## TASK OBJECTIVE
Please write out only the lines from the line with "right back paw: (266, 525)" to the line with "right eye: (594, 293)", inclusive, exactly as they stand below, without the pictures.

- Opening Delimiter -

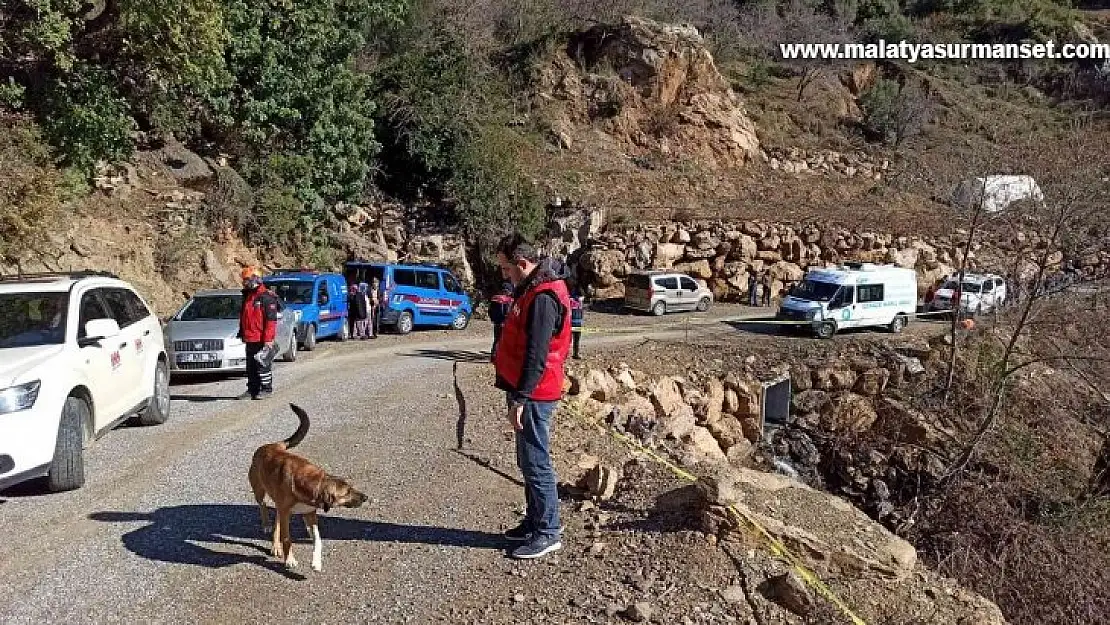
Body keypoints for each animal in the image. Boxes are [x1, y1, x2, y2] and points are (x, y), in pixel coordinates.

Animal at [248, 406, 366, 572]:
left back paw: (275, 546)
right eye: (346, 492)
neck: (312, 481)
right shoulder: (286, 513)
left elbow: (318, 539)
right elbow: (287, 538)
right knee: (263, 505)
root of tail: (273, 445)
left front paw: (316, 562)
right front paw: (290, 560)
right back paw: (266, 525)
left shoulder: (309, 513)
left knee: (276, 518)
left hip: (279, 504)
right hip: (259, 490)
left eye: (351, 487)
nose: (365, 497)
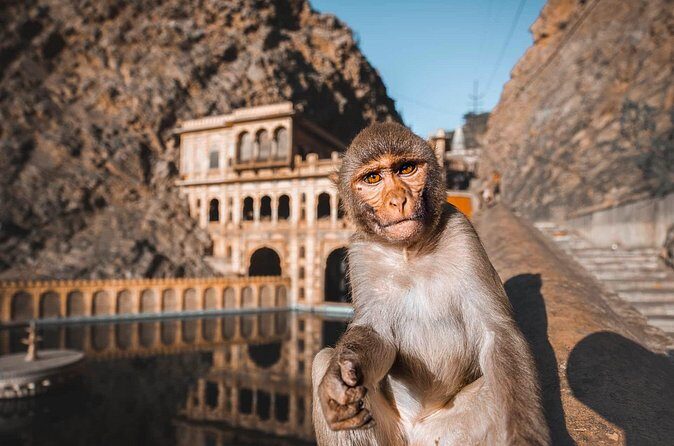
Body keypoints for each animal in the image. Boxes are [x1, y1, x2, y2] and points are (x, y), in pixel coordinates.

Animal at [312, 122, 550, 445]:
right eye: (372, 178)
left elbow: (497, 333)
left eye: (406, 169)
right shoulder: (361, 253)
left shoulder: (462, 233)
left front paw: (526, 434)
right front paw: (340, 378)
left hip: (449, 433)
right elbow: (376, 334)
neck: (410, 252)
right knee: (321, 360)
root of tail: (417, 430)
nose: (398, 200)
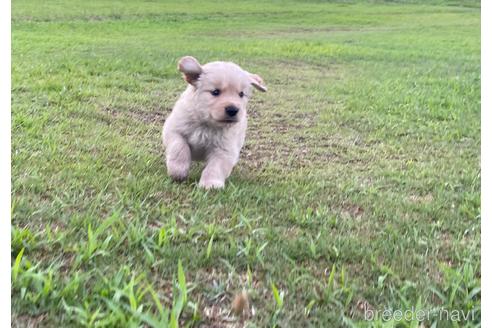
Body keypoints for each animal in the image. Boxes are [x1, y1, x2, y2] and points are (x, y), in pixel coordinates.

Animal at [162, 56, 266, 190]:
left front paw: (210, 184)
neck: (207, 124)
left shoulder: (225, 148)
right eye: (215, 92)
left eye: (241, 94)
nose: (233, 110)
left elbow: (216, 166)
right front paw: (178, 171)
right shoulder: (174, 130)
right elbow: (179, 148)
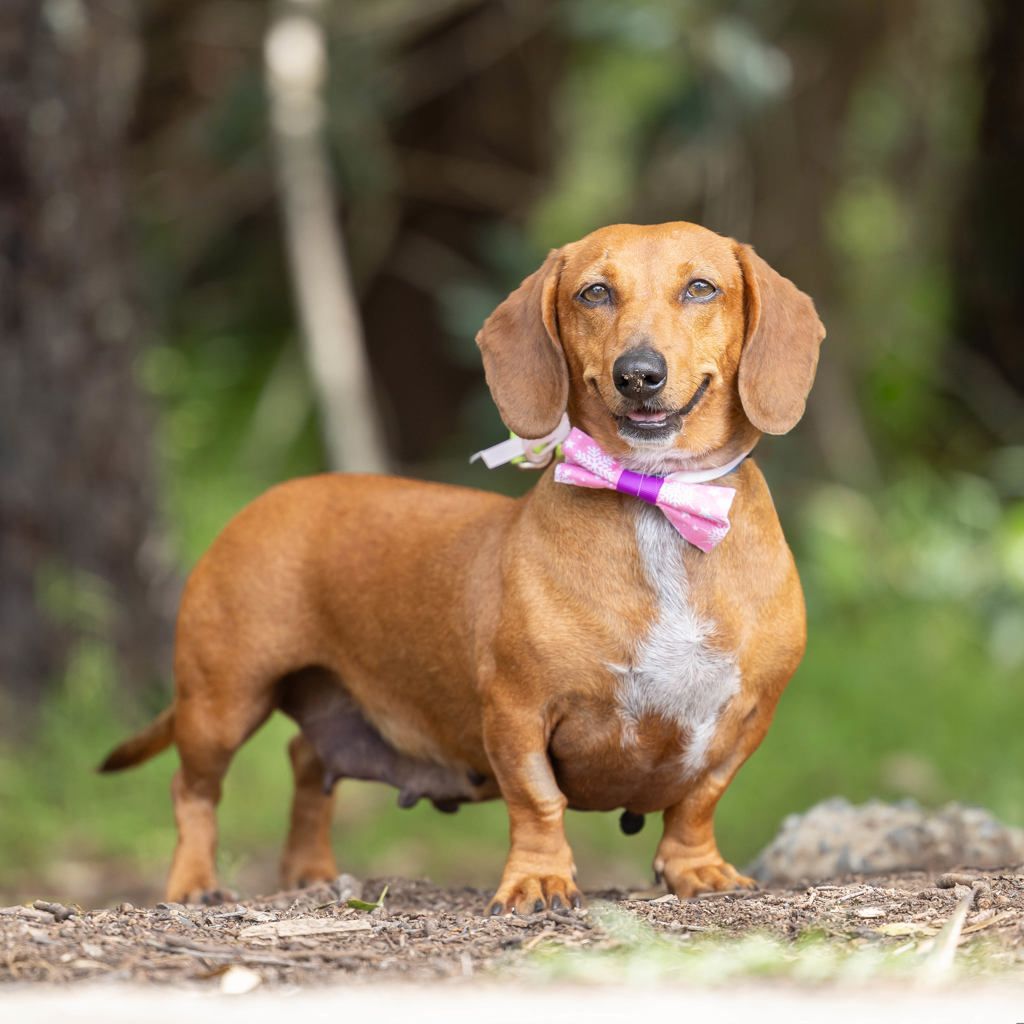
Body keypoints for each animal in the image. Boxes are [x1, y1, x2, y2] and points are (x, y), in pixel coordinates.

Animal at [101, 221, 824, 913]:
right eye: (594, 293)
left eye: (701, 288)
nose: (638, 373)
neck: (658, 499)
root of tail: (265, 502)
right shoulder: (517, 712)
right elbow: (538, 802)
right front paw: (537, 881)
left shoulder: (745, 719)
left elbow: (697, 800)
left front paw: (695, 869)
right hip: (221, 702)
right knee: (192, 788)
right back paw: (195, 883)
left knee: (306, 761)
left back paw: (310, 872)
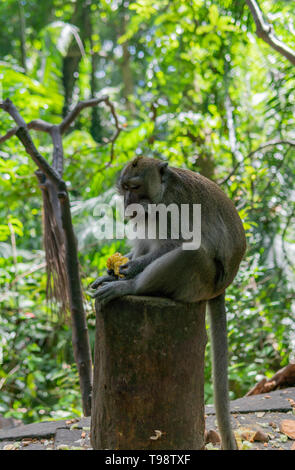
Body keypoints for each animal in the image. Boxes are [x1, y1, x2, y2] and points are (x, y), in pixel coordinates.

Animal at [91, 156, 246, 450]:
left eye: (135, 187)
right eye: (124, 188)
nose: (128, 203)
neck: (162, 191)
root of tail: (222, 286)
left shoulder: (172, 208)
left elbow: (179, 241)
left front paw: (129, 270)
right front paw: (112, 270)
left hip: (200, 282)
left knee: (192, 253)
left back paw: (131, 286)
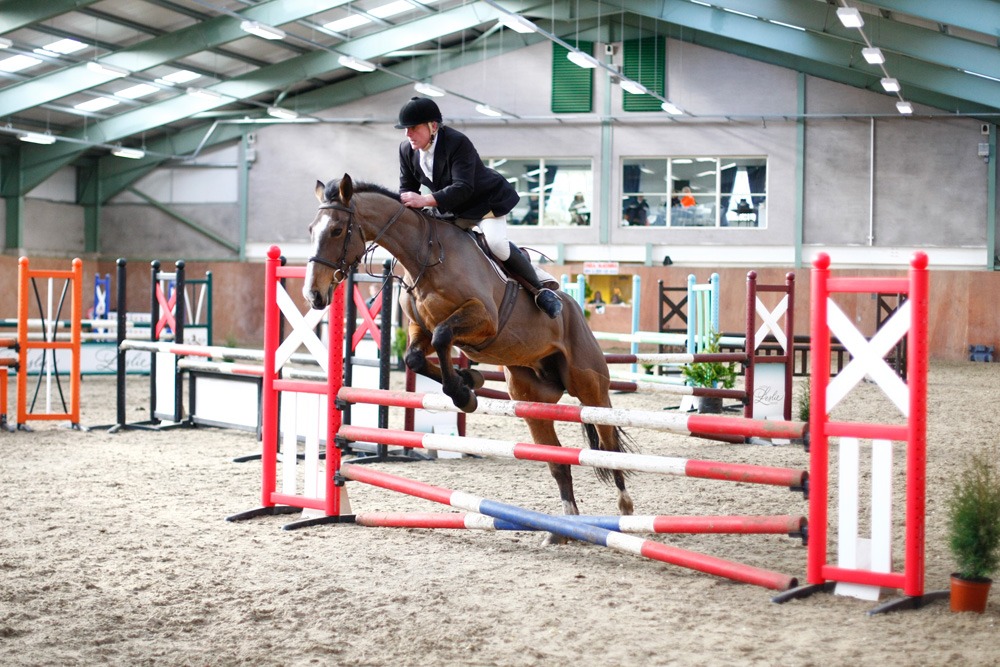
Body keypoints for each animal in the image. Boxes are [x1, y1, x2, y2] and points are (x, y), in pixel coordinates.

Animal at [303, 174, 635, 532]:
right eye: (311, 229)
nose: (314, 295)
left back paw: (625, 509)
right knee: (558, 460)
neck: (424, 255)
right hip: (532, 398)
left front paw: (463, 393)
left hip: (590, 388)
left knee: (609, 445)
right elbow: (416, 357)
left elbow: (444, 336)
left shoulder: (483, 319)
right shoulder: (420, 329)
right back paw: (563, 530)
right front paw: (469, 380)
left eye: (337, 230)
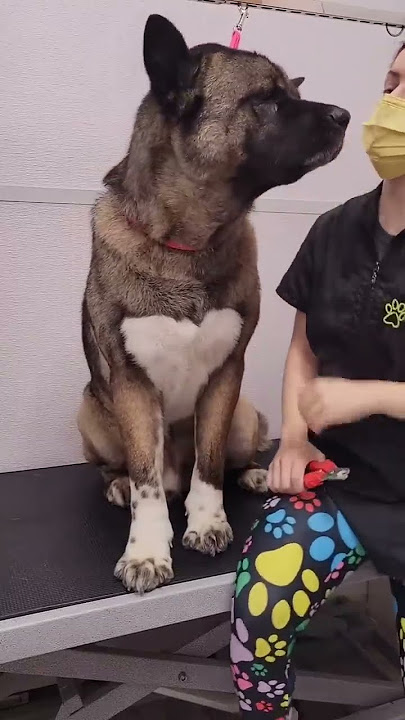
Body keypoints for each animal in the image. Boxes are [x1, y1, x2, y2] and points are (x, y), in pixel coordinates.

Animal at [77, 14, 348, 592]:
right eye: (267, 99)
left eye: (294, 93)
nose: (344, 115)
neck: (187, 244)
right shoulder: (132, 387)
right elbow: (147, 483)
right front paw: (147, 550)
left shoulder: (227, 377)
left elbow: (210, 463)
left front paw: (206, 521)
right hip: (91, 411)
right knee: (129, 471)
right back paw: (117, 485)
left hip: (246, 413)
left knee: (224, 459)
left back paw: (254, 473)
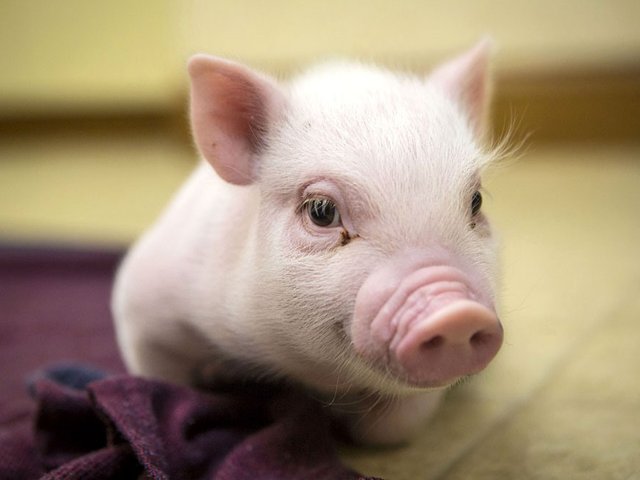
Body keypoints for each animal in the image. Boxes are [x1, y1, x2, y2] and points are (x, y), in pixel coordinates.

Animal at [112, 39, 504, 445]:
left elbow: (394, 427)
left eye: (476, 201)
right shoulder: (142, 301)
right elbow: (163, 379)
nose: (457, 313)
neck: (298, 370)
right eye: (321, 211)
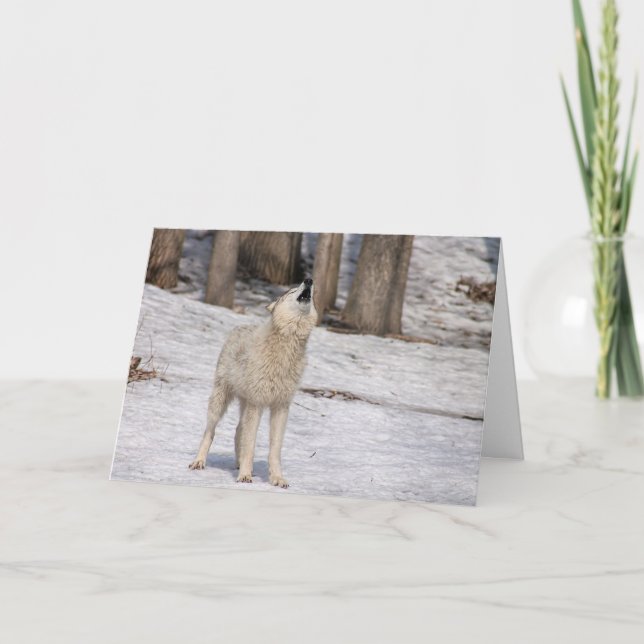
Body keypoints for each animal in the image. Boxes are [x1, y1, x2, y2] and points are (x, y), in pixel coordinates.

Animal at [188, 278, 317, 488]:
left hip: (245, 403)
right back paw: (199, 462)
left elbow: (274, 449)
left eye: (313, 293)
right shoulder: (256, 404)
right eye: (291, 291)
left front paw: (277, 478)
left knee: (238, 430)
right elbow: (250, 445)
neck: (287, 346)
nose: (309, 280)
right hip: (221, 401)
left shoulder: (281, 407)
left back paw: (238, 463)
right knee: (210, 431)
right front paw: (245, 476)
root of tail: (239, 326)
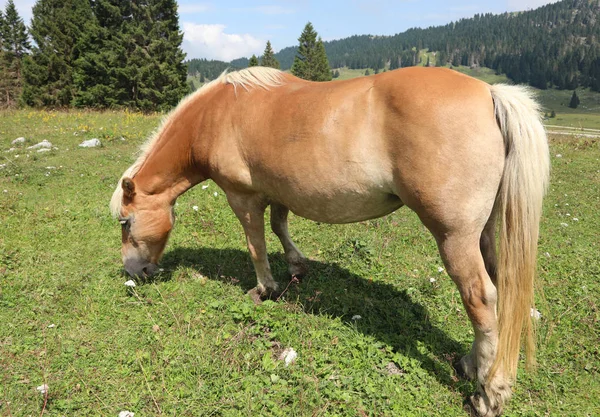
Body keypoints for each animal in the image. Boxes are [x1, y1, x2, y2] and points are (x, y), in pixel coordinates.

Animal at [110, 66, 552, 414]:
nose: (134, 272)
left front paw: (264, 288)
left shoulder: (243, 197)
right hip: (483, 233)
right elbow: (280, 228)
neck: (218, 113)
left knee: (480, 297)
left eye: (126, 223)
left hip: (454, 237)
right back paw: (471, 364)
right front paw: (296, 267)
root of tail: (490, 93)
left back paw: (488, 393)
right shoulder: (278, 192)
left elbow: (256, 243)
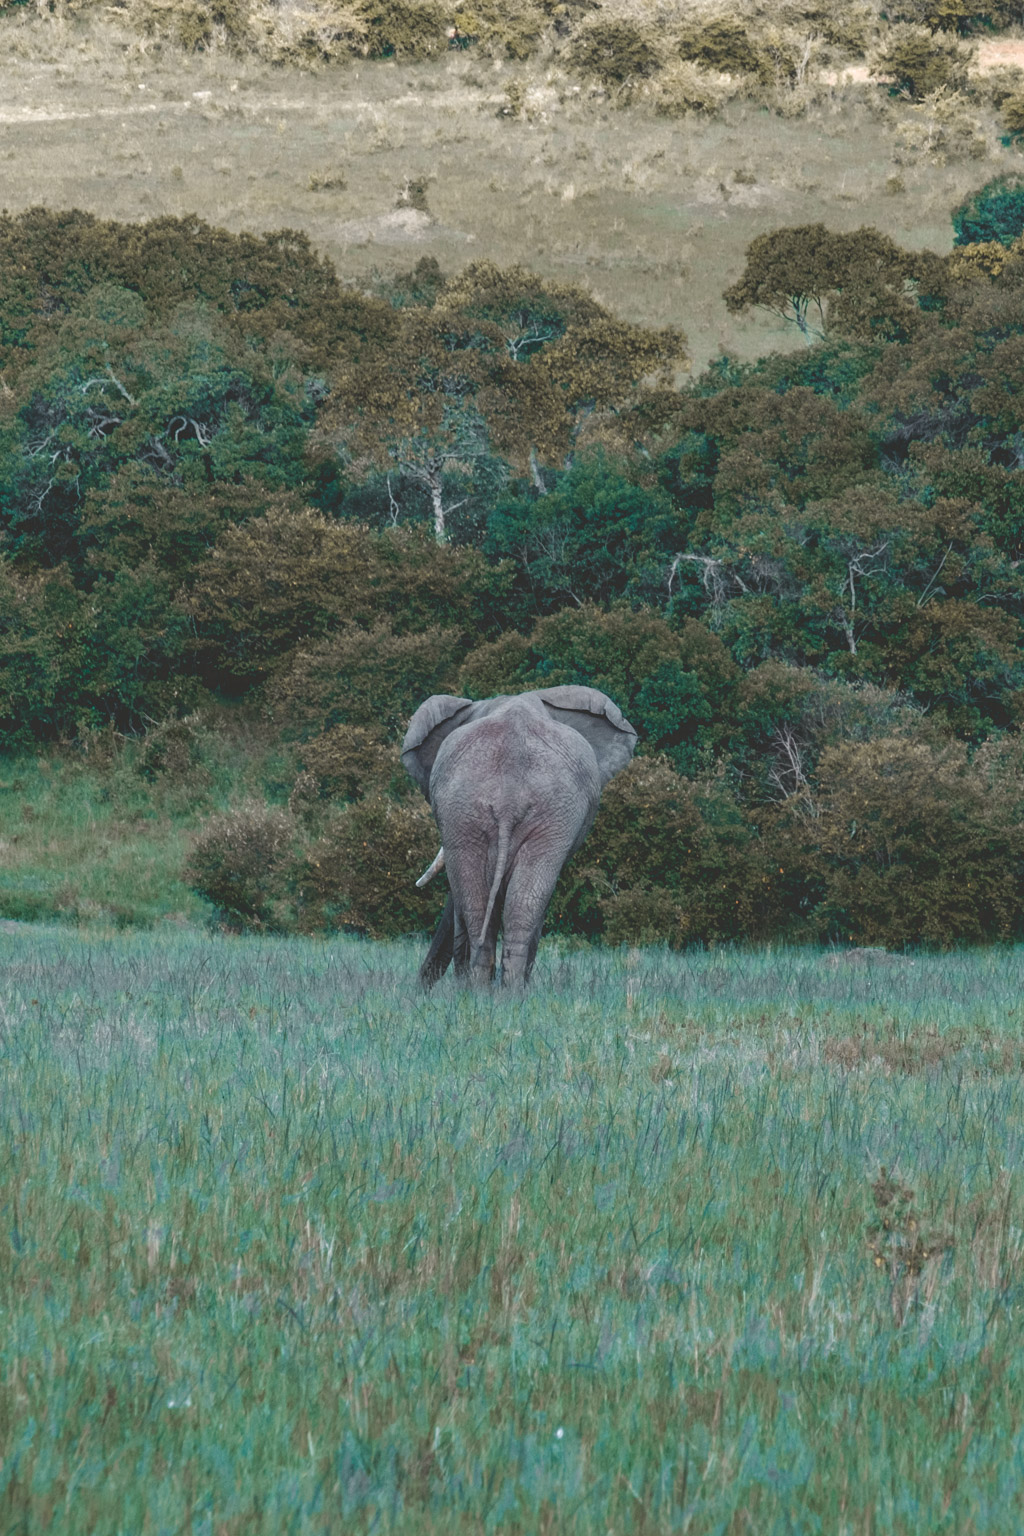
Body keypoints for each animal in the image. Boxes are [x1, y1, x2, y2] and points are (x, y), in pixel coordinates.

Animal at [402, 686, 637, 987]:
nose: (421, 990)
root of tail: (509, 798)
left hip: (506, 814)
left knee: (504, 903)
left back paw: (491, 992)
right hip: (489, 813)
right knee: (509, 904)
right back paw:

- Closing Delimiter -

## RESPONSE TO THE EXERCISE
right back paw: (266, 525)
left shoulder: (309, 513)
left knee: (276, 518)
left hip: (279, 504)
right hip: (259, 490)
left eye: (351, 487)
nose: (365, 497)
Body keypoints for each animal in the image. Boxes are [x1, y1, x2, y2] and points are (x, y), in pixel coordinates.

Animal at [312, 122, 550, 445]:
right eye: (372, 178)
left elbow: (497, 333)
left eye: (406, 169)
right shoulder: (361, 253)
left shoulder: (462, 233)
left front paw: (526, 434)
right front paw: (340, 378)
left hip: (449, 433)
right elbow: (376, 334)
neck: (410, 252)
right knee: (321, 360)
root of tail: (417, 430)
nose: (398, 200)
Body keypoints for each animal in the image. Boxes are [x1, y1, x2, y2] and points are (x, y), in pixel coordinates.

Animal at [162, 56, 266, 190]:
left front paw: (210, 184)
neck: (207, 124)
left shoulder: (225, 148)
right eye: (215, 92)
left eye: (241, 94)
nose: (233, 110)
left elbow: (216, 166)
right front paw: (178, 171)
right shoulder: (174, 130)
right elbow: (179, 148)
Body keypoints for each animal in the image. Boxes are [x1, y1, x2, y2] and points are (x, y), in pixel coordinates.

Animal at [101, 221, 824, 913]:
right eye: (594, 293)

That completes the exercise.